Lets read about 4 AI and Analytics trends to watch for in 2020-2021
1. Conversational UI
Conversational UI is a step ahead from pre-fed and templated chatbots. Here, you actually make a UI that talks to users with human language. It allows users to tell a computer what it needs. Within conversational UI, there is written communication where you would type in a chatbox and voice assistant that facilitate oral communication. We could see more focus on voice assistants in the future. For example, we are already experiencing a significant improvement in the “social” skills of Crotona, Siri, and OK Google.
2. 3D Intelligent Graphs
With the help of data visualization, insights are presented interactively to the users. It helps create logical graphs consisting of key data points. It provides an easy to use dashboard where data can be viewed to reach to the conclusion. It helps quickly grasp the overall pattern, understand the trend, and strike out elements that require attention. Such interactive, 3D graphs are increasingly used by online learning institutes to make learning interactive and fun. You will also see 3D graphs used by data scientists to formulate advanced algorithms.
3. Text Mining
It is a form of Natural Language Processing that used AI to study phrases or text and detect underlying value. It helps organizations to segregate information from emails, social media posts, product feedbacks, and others. Businesses can leverage text mining to extract keywords, important topic names, or highlight the sentiment – positive, neutral, or negative.
4. Video and Audio Analytics
This will become a new normal in the coming few years. Video Analytics is computer-supported facial recognition, gesture recognition used to get relevant and sensitive information from video and audios to reduce human efforts and enhance security. You can use it in parking assistance, traffic management, access authorization, among others.
Can AI get CREEPY?
There is a growing concern over breach of privacy by the unethical use of AI. Are the concerns far-fetched?
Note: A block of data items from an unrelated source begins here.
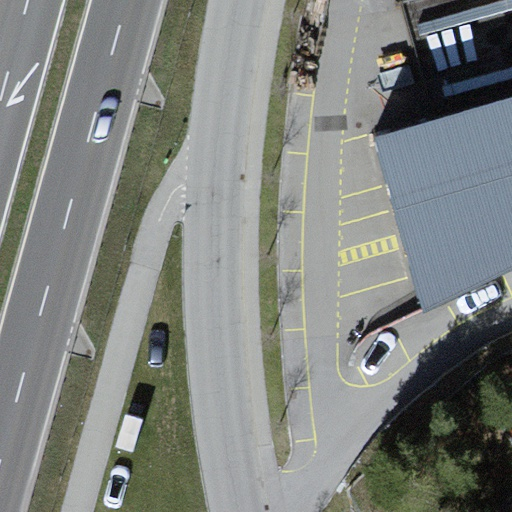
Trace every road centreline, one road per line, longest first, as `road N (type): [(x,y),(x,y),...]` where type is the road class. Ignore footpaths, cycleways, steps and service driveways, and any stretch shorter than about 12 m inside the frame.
road 1 (residential): [(238,511),(213,298),(214,180),(238,0)]
road 2 (primary): [(0,455),(125,0)]
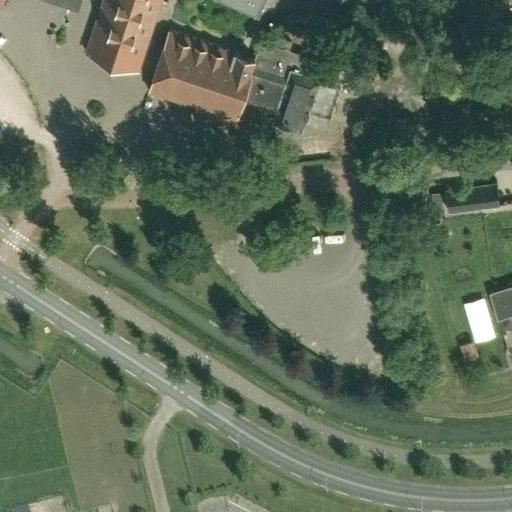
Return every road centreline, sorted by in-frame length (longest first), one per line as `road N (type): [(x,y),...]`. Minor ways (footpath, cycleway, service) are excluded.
road 1 (tertiary): [(511,500),(428,500),(317,472),(0,276)]
road 2 (unclassified): [(511,156),(211,194),(55,200),(0,268)]
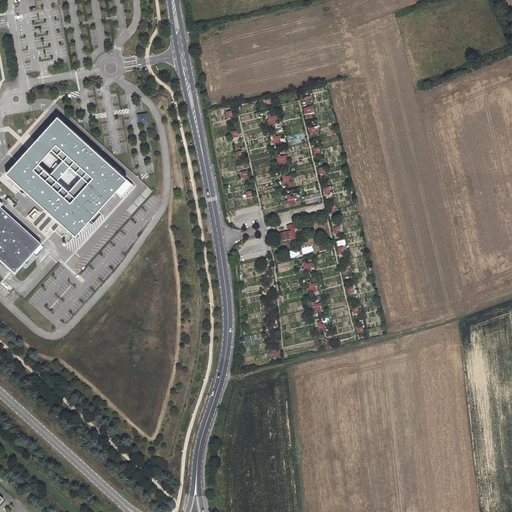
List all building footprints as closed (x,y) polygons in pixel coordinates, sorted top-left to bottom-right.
[(303,107),(305,114),(314,112),(313,105),(303,107)] [(147,112),(137,114),(139,123),(148,122),(147,112)] [(276,124),(275,114),(267,115),(268,125),(276,124)] [(7,173),(75,234),(126,178),(58,116),(7,173)] [(281,142),(280,134),(271,135),(272,143),(281,142)] [(285,154),(276,155),(277,165),(286,163),(285,154)] [(282,175),(282,184),(290,183),(289,174),(282,175)] [(0,208),(0,262),(15,276),(42,247),(0,208)] [(292,231),(282,233),(284,241),(299,237),(296,224),(288,226),(289,230),(292,229),(292,231)] [(311,263),(303,263),(304,271),(311,271),(311,263)] [(316,282),(306,283),(307,292),(317,292),(316,282)] [(322,311),(320,302),(312,303),(313,312),(322,311)] [(318,332),(326,331),(325,322),(317,323),(318,332)]
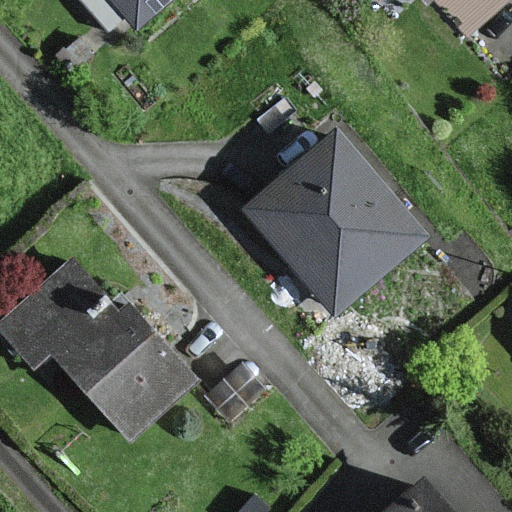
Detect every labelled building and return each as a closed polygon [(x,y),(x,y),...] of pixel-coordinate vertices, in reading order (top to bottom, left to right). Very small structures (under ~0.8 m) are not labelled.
[(167,0),(104,0),(131,31),(167,0)] [(411,0),(421,11),(434,0),(411,0)] [(417,241),(330,142),(246,214),(333,314),(417,241)] [(113,311),(73,263),(0,323),(0,326),(34,367),(52,353),(130,445),(198,388),(125,301),(113,311)] [(438,511),(417,488),(389,511),(438,511)]
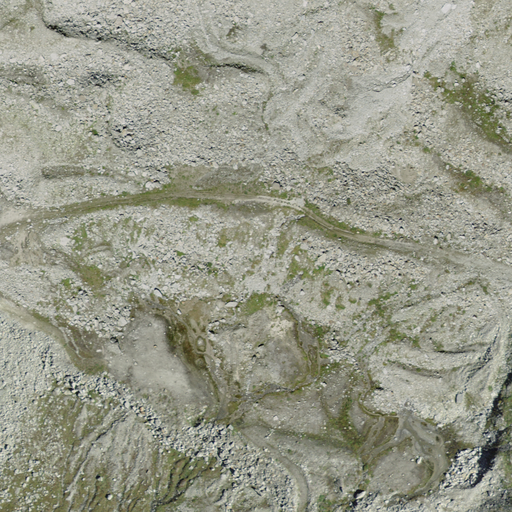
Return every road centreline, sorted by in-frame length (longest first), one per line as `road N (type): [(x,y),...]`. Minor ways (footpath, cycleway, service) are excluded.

Guess not!
It is a known fact that some companies use advanced algorithms to track your details such as phone numbers, anniversaries, addresses, etc. However, some do not limit to the aforementioned data, foraying into our web-history, traveling details, shopping patterns, etc. Imagine your recent picture on Twitter or Facebook, which has a privacy setting activated used by a company to create your bio. This is undoubtedly creepy!
Data teams should chalk down key parameters to acquire data and share information with the customers. Even if you have access to individual customer information like their current whereabouts, a favorite restaurant, or favorite team, one should refrain from using it while interacting with customers. It is your wisdom to diligently using customer data without intruding on their privacy.
Clearly, the importance of analytics and the use of AI for adding value to the process of data analysis is going up through 2020. With data operating in silos, most organizations are finding it difficult to manage, govern, and extract value out of their unstructured data. This will make them lose on a competitive edge. Therefore, we would experience a rise of data as a service that will instigate the onboarding of specialized data-oriented skills, finely grained business processes, and data-critical functions.